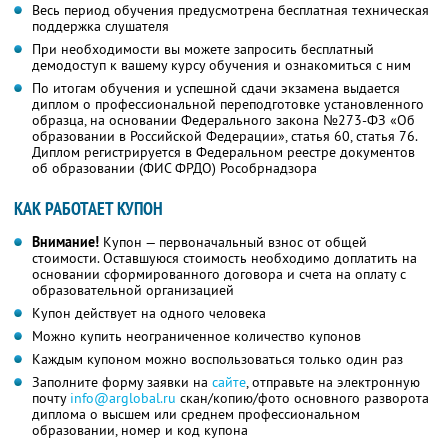
Весь период обучения предусмотрена бесплатная техническая
поддержка слушателя
При необходимости вы можете запросить бесплатный
демодоступ к вашему курсу обучения и ознакомиться с ним
По итогам обучения и успешной сдачи экзамена выдается
диплом о профессиональной переподготовке установленного
образца, на основании Федерального закона №273-ФЗ «Об
образовании в Российской Федерации», статья 60, статья 76.
Диплом регистрируется в Федеральном реестре документов
об образовании (ФИС ФРДО) Рособрнадзора
КАК РАБОТАЕТ КУПОН
Внимание!
Купон — первоначальный взнос от общей
стоимости. Оставшуюся стоимость необходимо доплатить на
основании сформированного договора и счета на оплату с
образовательной организацией
Купон действует на одного человека
Можно купить неограниченное количество купонов
Каждым купоном можно воспользоваться только один раз
Заполните форму заявки на
сайте
, отправьте на электронную
почту
info@arglobal.ru
скан/копию/фото основного разворота
диплома о высшем или среднем профессиональном
образовании, номер и код купона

☆ ☆ ☆

PROMPT
Give the text of the records again, swapping "слушателя" for "учащегося" and changing nothing else. Leave out the pictures.

TASK OUTPUT
Весь период обучения предусмотрена бесплатная техническая
поддержка учащегося
При необходимости вы можете запросить бесплатный
демодоступ к вашему курсу обучения и ознакомиться с ним
По итогам обучения и успешной сдачи экзамена выдается
диплом о профессиональной переподготовке установленного
образца, на основании Федерального закона №273-ФЗ «Об
образовании в Российской Федерации», статья 60, статья 76.
Диплом регистрируется в Федеральном реестре документов
об образовании (ФИС ФРДО) Рособрнадзора
КАК РАБОТАЕТ КУПОН
Внимание!
Купон — первоначальный взнос от общей
стоимости. Оставшуюся стоимость необходимо доплатить на
основании сформированного договора и счета на оплату с
образовательной организацией
Купон действует на одного человека
Можно купить неограниченное количество купонов
Каждым купоном можно воспользоваться только один раз
Заполните форму заявки на
сайте
, отправьте на электронную
почту
info@arglobal.ru
скан/копию/фото основного разворота
диплома о высшем или среднем профессиональном
образовании, номер и код купона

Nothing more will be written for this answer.